You mentioned you were working on a project with this rubber material when the inspiration for Slash Objects hit you. What is it about this material that caused you to create this collection?
The rubber itself is an amazing product made of 100% post consumer recycled rubber particles. It is LEED certified and also used in large scale high endurance areas, which makes it super resilient and durable. These are amazing attributes for a material that has never been introduced into the home as a high end, elegant wayto protect surfaces and create heat resistance. I really used design as a way to elevate the material, pairing it at times with other materials to make it chic and elegant.

How did you decide what furniture and objects to create from this material?
The design process at the onset was extremely experimental – I really just made what came to mind, using myself as a test subject. I often thought, what do I want for my own home? I started with what tools and materials I had in the studio, and which fabricators I knew could make additional parts. Through a vast process of prototyping, we developed the line that ranges from coasters to placemats and trivets, to side tables and mirrors. I’ve had to pair down a lot of the initial concepts to be able to bring all of the pieces to market.

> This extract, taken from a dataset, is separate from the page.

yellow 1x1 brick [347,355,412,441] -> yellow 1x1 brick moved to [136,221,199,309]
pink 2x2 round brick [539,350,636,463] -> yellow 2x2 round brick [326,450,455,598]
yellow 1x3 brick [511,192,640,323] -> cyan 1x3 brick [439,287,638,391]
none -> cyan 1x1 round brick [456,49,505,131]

You’ve said you’re interested in how unexpected materials collide. How did you choose what materials (brass, marble, concrete) to mix with this rubber composite?

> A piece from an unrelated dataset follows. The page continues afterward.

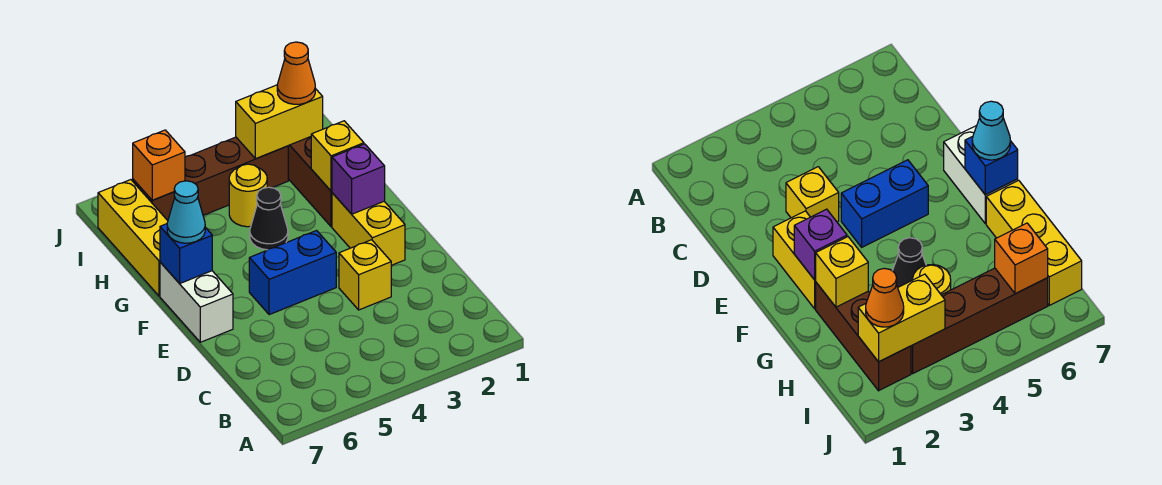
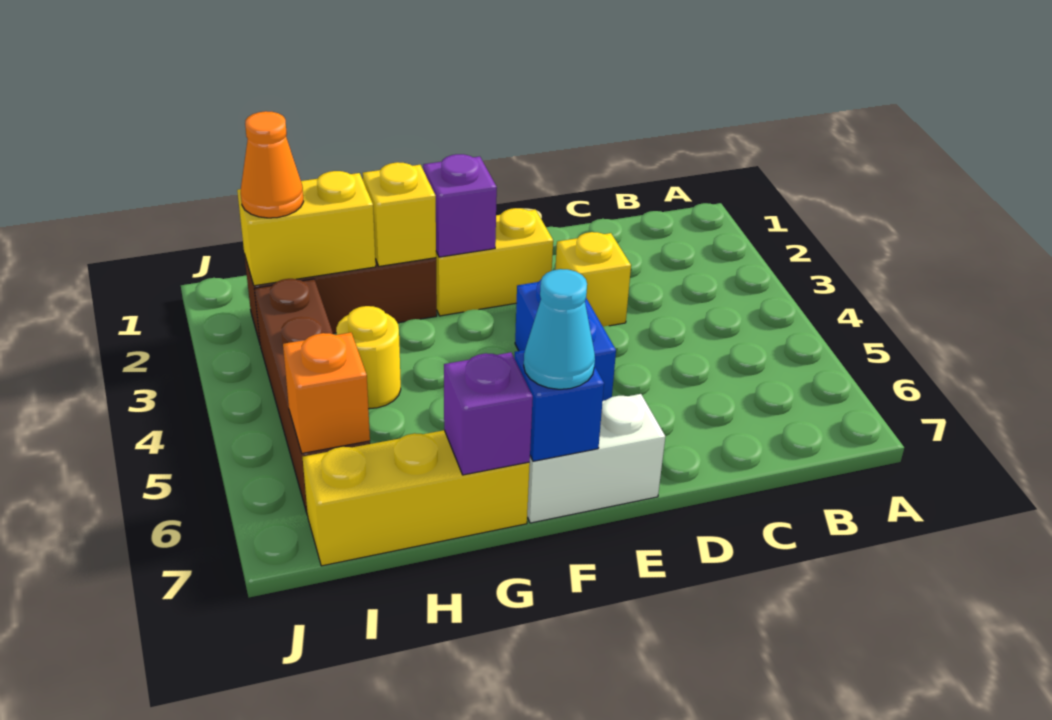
black 1x1 cone [250,187,288,250] -> none
none -> purple 1x1 brick [444,352,533,475]
yellow 1x2 brick [236,85,323,159] -> yellow 1x2 brick turned to [237,171,376,286]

I like to create experience that offer the viewer a sense of delight, maybe upon touching the piece – our concrete side tables are infinitely smooth – or maybe upon viewing a visual trop – our Slash Standing Mirror is a marble cube with a mirror cut through the center. The mirror completes the cube while also creating a sense of harmony between these vastly different materials all touching faces. When I brought rubber and concrete together, it was partly for functional reasons, I needed structure for the side tables and I am familiar with casting techniques, so it seemed second nature. The tables have a really satisfying way of bringing three textures together that would otherwise never coexist. I love that idea, that design creates diversity.

Tell us more about your custom lighting piece with Thomas Jenkins for design week Norway x New York!

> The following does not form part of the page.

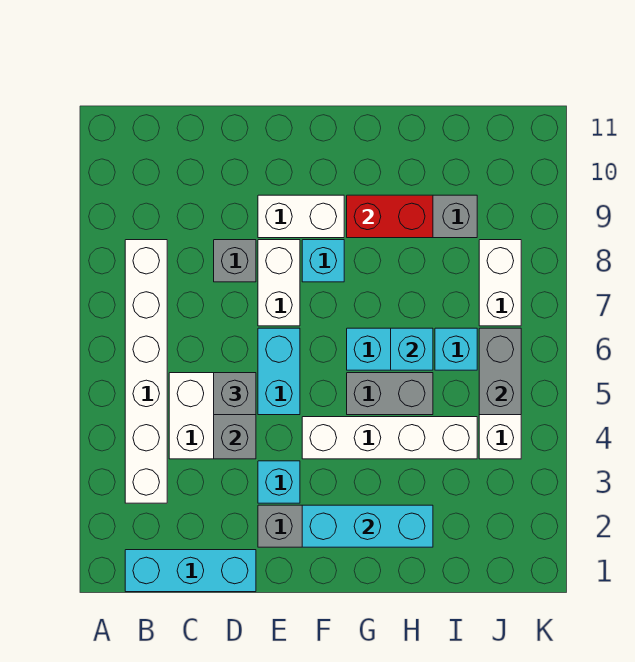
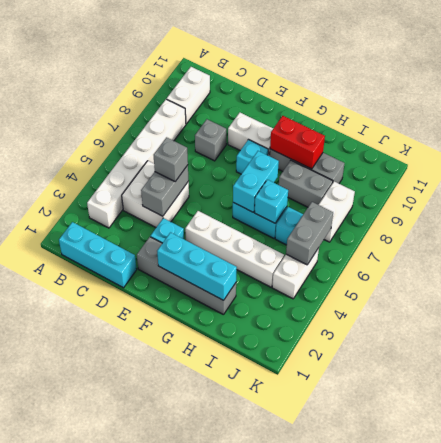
cyan 1x2 brick [258,328,300,415] -> cyan 1x2 brick moved to [233,151,279,212]
white 1x2 brick [258,240,300,326] -> white 1x2 brick moved to [167,67,210,124]
grey 1x2 brick [347,373,433,415] -> grey 1x2 brick moved to [279,160,333,207]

Thomas and I were invited to collaborate for the Norway X NYC project which was an amazing experience because it really pushed me out of my comfort zone. We both wanted to create something spatial that is interactive in some sense, a piece that would have impact on the room at large. Through a brainstorming process, we came to the idea of a light with a pivoting disc that allows you to direct the light in different ways. Casting the concrete thin enough, with all of the light parts embedded inside the shell was a challenge! In the end, we were really happy with our piece as it does exactly what we set out to do – it creates atmospheric light that can be directed in different ways to create various conditions throughout the room.

What’s next?
I’m really focused on building the Slash Objects brand, as we continue to develop our products for market. We have had really amazing responses to the innaugural line, and are drawing on feedback to become more tailored to our clientele, as well as more widespread so that more people can take some Slash Objects home with them. We have some other projects underway that look to more sustainable materials from the building industry, and transform them into functional, beautiful pieces of American design.